* _CONSIGNE_:
Rédigez la suite de l'extrait consacré au Système-zombie et à la crise migratoire, en reprenant juste après sa dernière phrase.

* _EXTRAIT RETENU_:
##############################

Le Système-zombie et la crise migratoire

06/08/2015 On dit que l’enfer est pavé de bonnes intentions, et c’est là toute l’histoire de la modernité occidentale et de son libéralisme triomphant. Ainsi, le Marché et le Droit étaient censés venir à bout de l’Histoire et de ses guerres par l’avènement d’une humanité nouvelle sans autre aspiration que la réalisation des désirs particuliers de chacun. L’échec est total. Non seulement la modernité occidentale à la sauce libérale conduit le monde à la ruine; non seulement elle organise méthodiquement la guerre de tous contre tous dans une tentative désespérée de faire cohabiter tous les égoïsmes concurrents; non seulement elle réussit le tour de force de multiplier les conflits locaux ou régionaux et de paver la voie au retour des grandes guerres qu’elle prétendait éviter; mais elle exige aussi d’être adorée et considérée comme un modèle de vertu indépassable, glissant dès lors inexorablement vers ce totalitarisme dont elle se croyait également l’antidote. La faillite est donc complète, parfaite et pour tout dire exemplaire. Pourtant, cette modernité pervertie, cet empire libéral mondialisé devenu «Système», aligne une puissance de feu telle désormais qu’il ne peut même plus s’effondrer naturellement. Reste dès lors une sorte d’empire déjà mort mais incapable de mourir tout à fait en même temps, un Système-zombie en somme, croulant sous le poids des crises qu’il engendre, qu’elles soient écologique, géopolitique, économique ou, comme aujourd’hui, migratoire.

Des responsabilités clairement établies
Si nous avons ratissé large dans ce paragraphe introductif, c’est que nous avons cette manie, que nos lecteurs connaissent bien, de toujours vouloir replacer chaque crise qui survient dans la vérité de sa situation globale. C’est-à-dire celle du lent naufrage de notre Hyper-Titanic, de l’impossible agonie de cette contre-civilisation dont l’effondrement au ralenti se manifeste par la multiplication infinie de crises toujours plus insolubles.

##############################

* _ENTRÉES FOURNIES_:
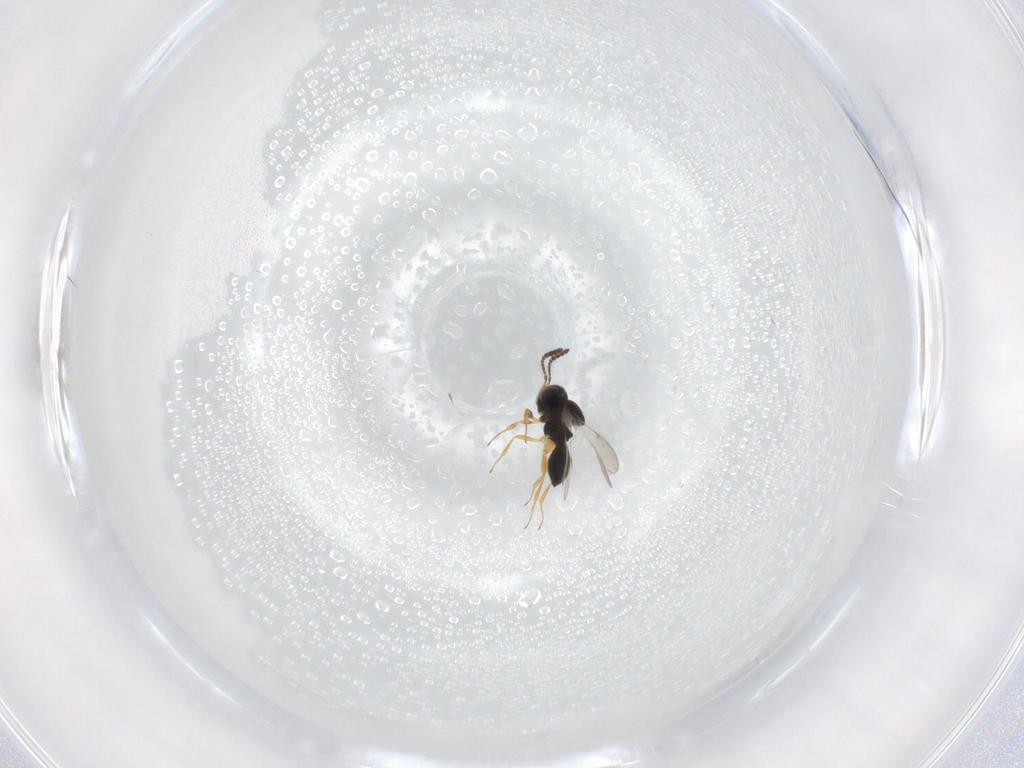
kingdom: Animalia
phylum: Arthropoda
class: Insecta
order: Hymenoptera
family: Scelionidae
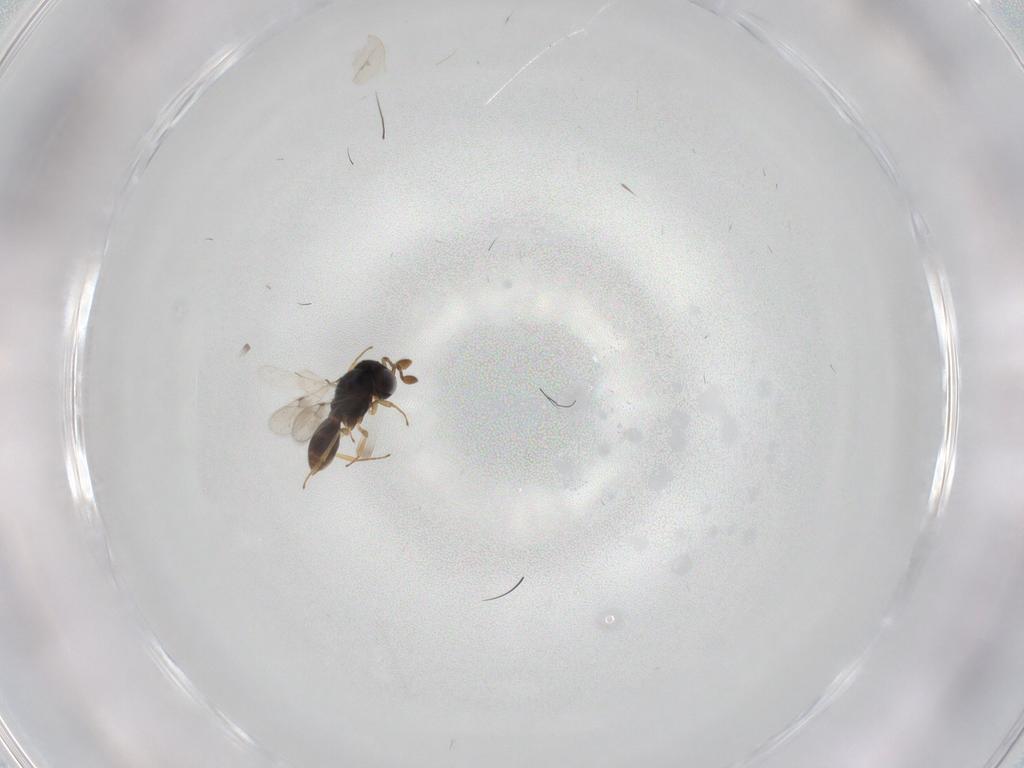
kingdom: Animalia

##############################

* _RÉPONSE_:
En l’espèce, la crise de la migration qui fait de la Méditerranée l’épouvantable cimetière que l’on sait, avec plus de 2000 migrants noyés en six mois, ne doit donc rien au hasard. Ses causes sont clairement identifiées pour avoir été orchestrées par ceux-là même qui en déplorent si bruyamment les effets aujourd’hui et qui, pourtant, s’ingénient à répéter leurs erreurs, si tant est que l’on puisse raisonnablement parler d’erreurs là où la persévérance dans l’«erreur» justement, finit tout de même par ressembler furieusement à une stratégie.
Le président tchèque Milos Zeman a quant à lui clairement désigné les responsables en rappelant récemment que «les Etats-Unis et les pays européens qui ont participé à des interventions militaires en Irak, Syrie et Libye sont coupables de l'afflux actuel des migrants en Europe» (1). C’est-à-dire les folles activités guerrières du Bloc atlantiste, porte-drapeau et porte-flingue de notre modernité pervertie, et que nous dénonçons inlassablement ici.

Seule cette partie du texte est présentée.